The Food Corridor now has more than 55 kitchens in 28 states on its platform, and through those kitchens, it’s working with more than 900 food businesses. The company has focused on developing tools for shared-use kitchens to become more efficient, such as automated invoicing, scheduling, calendar management, and space or equipment rental management. While software options exist for versions of these needs in other industries—calendar management software for yoga studios, for example—Miller said there were kitchen-specific needs going unaddressed.

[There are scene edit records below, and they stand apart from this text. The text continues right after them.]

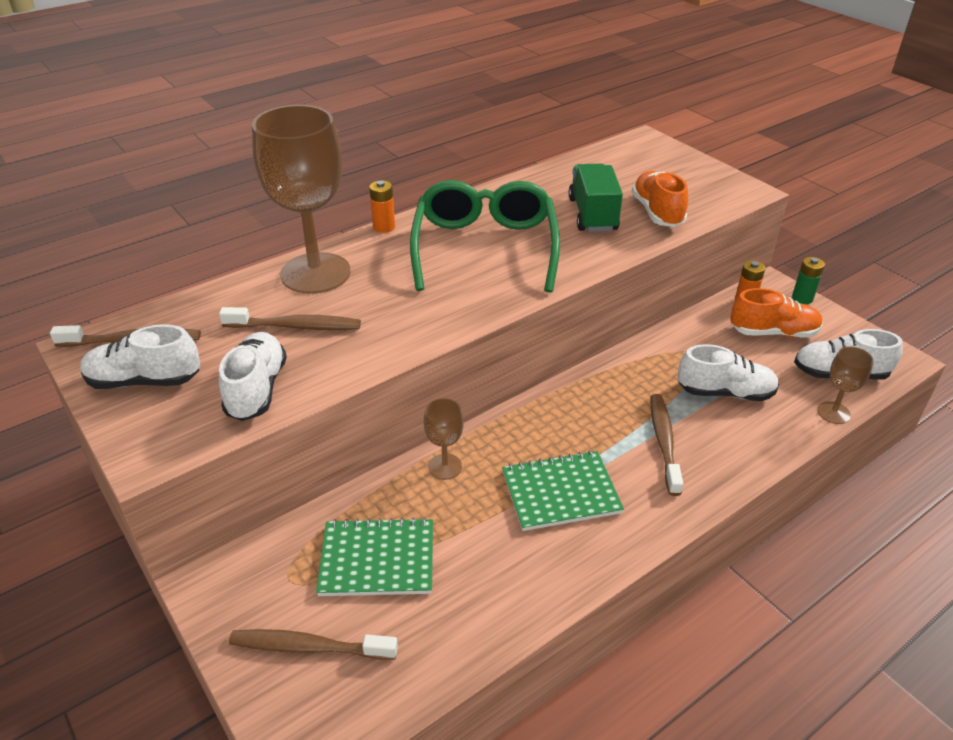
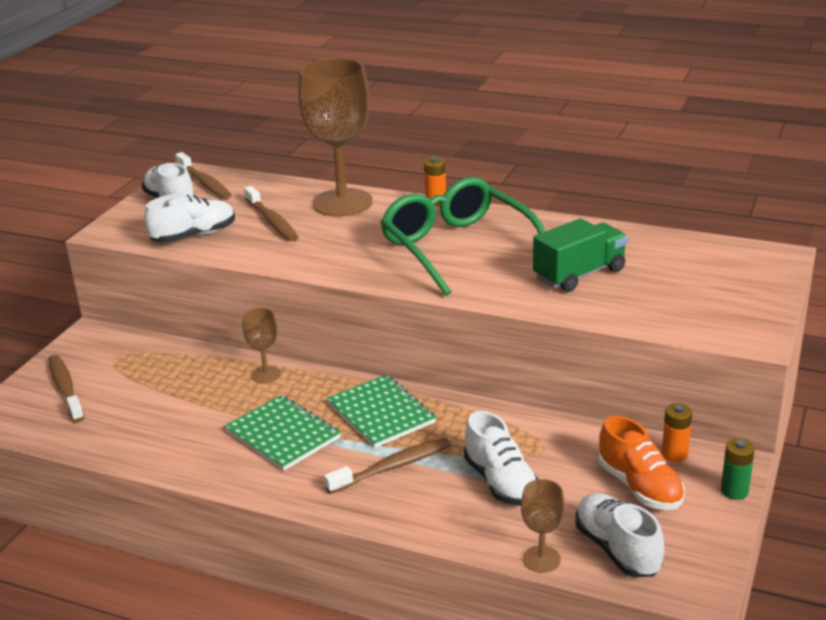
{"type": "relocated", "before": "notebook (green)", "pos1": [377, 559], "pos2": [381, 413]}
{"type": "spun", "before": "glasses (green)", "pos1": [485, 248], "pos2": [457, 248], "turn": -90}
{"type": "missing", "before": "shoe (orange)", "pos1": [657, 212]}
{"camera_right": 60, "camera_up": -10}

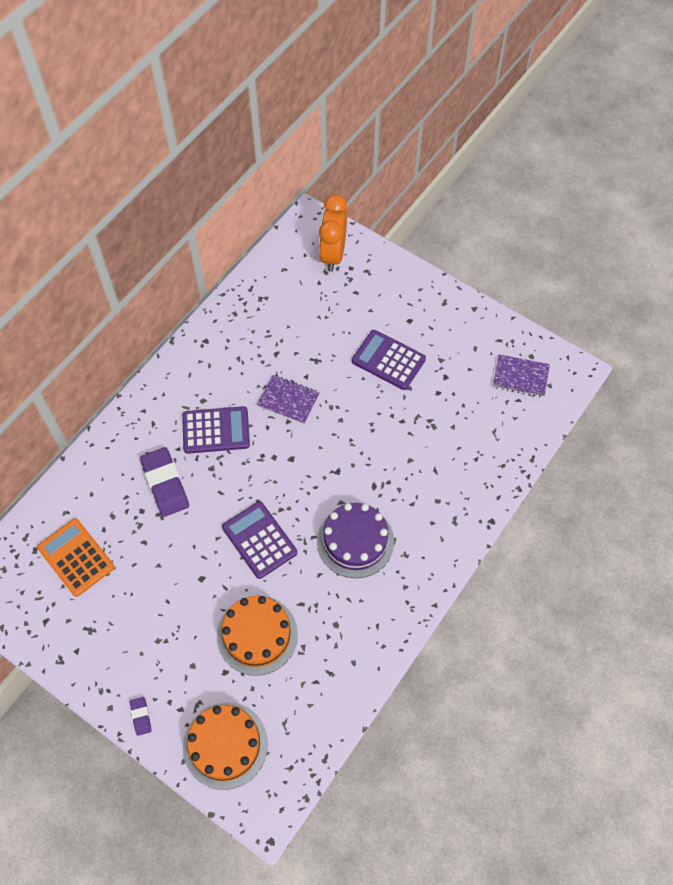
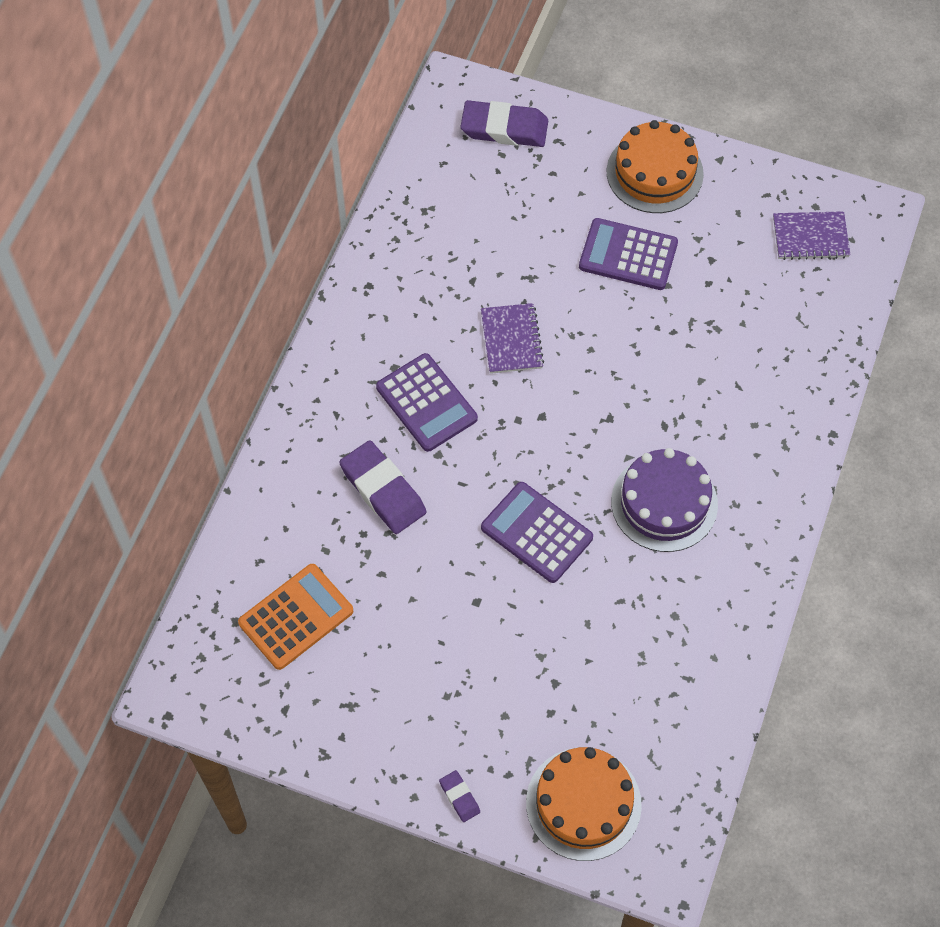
{"type": "spun", "before": "calculator (orange)", "pos1": [76, 557], "pos2": [296, 617], "turn": 105}
{"type": "spun", "before": "calculator (purple)", "pos1": [216, 430], "pos2": [426, 403], "turn": 75}
{"type": "exchanged", "before": "clock (orange)", "after": "eraser (purple)", "pos1": [333, 255], "pos2": [504, 128]}
{"type": "spun", "before": "notebook (purple)", "pos1": [288, 400], "pos2": [511, 340], "turn": 75}
{"type": "relocated", "before": "cake (orange)", "pos1": [257, 635], "pos2": [654, 173]}
{"camera_right": -15, "camera_up": 0}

Each kitchen is different: Some rent out blenders or meat slicers or shelf space, and most offer a unique combination of these or other assets—and those services each create unique revenue streams. The Food Corridor has created software that can accommodate kitchen-specific goods and services while serving the varying needs of each kitchen. As a result of its software, Miller said, some kitchens have gained an efficiency boost that then enabled them to take on additional clients. The Food Corridor is now partnering with Purdue University to put out a shared-use kitchen toolkit, which it plans to roll out in March.
While The Food Corridor has shifted to focus more on helping the people who run shared-use kitchens rather than the food entrepreneurs directly, it does still try to provide support for both—like connecting food entrepreneurs with shared-use kitchens that could be a good match, for example.
The Food Corridor provides food entrepreneurs with access to “ecosystem services” such as discounts on some types of insurance through the Food Liability Insurance Program, and it’s currently building community features to be able to engage with shared-use kitchen members. For now, Miller said, entrepreneurs are encouraged to join The Network for Food Business Entrepreneurs.
For kitchens, programming is proving to be a valuable source of revenue. Miller said kitchens are increasingly offering copacking services, food safety and sanitation classes, and other types of programming that can generate revenue but also support and benefit the businesses using their spaces.
“For a food entrepreneur trying to figure out how to scale their business, the more programming that shared-use kitchens can offer to entrepreneurs, the more successful they’re going to be,” she said. And the more efficient a kitchen is in using its space, the more services or clients it can offer or accommodate. Some kitchens have even started marketing the products that their client companies are making, said Miller, who cited one shared-use kitchen that put together beautifully arranged gift boxes featuring food products from its client businesses during the holiday shopping season.
Ultimately, The Food Corridor is striving to be “a community-focused business”—Miller noted that, “it's hard to build a business without soul these days"—that supports the various players in this space. Because, as she sees time and again, things that benefit a shared-use kitchen often benefit the entrepreneurs using the kitchen, and vice versa.
“We have our SaaS and that’s our core product,” she said. But the driving question is always, she added, “How do we cultivate community?”